:: 閱讀節錄

在國際貿易方面,台灣對於參加跨太平洋夥伴協定有迫切需求,希望至少能參與第二輪協商。為此,我已經設立了一個TPP特別小組,探討加入TPP涉及貿易自由化的各重要層面問題。所討論的內容包括:結構調整與改革的需求、遵守國際標準的範疇、法規與行政程序的合理簡化,以及對特定產業的投資。我們希望確保台灣能有效的面對全球化挑戰。

I would like to thank the U.S. government for expressing welcome to Taiwan's interest. Here I would also like to reiterate that I am determined for Taiwan to be ready for the TPP.
在此,我要感謝美國政府對台灣有意願參與TPP表示歡迎之意;也要重申,我有決心讓台灣做好加入TPP的各項準備工作。
  • Social safety net 社會安全網
When the economy grows, the Taiwan government will be equipped with more resources to invest in social infrastructure. The DPP has unveiled a plan to create a new community-based social safety net, and has inaugurated the plan in some of the local governments under our administration. I also plan to invest in social housing as well as long-term senior care systems. These are highly demanded in Taiwan as it moves to an aging society.

::::
:: 擷取紀錄

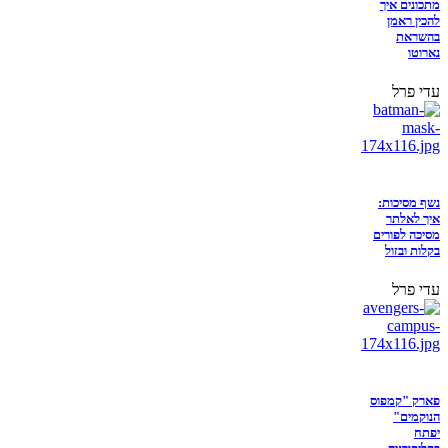
מתכונים איך
להכין ראמן
בהשראת
נארוטו
עדי פרל
נשף מסיכות:
איך לאלתר
מסיכה לפורים
בקלות ובזול
עדי פרל
פארק "קמפוס
הנוקמים"
יפתח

::::

◆ **作業題目 A**
請輸出台灣參與TPP節錄中的一段原文,自含有「在此,我要感謝美國政府對台灣」的字句起,至「an aging society.」之後止。
◆ **作業題目 B**
依據台灣參與TPP節錄,講者為探討加入TPP涉及貿易自由化的各重要層面問題而設立了什麼?
上列紀錄屬於另一份獨立資料,與節錄本身無涉。

◆ **作答結果 A**
在此,我要感謝美國政府對台灣有意願參與TPP表示歡迎之意;也要重申,我有決心讓台灣做好加入TPP的各項準備工作。
  • Social safety net 社會安全網
When the economy grows, the Taiwan government will be equipped with more resources to invest in social infrastructure. The DPP has unveiled a plan to create a new community-based social safety net, and has inaugurated the plan in some of the local governments under our administration. I also plan to invest in social housing as well as long-term senior care systems. These are highly demanded in Taiwan as it moves to an aging society.

◆ **作答結果 B**
一個TPP特別小組。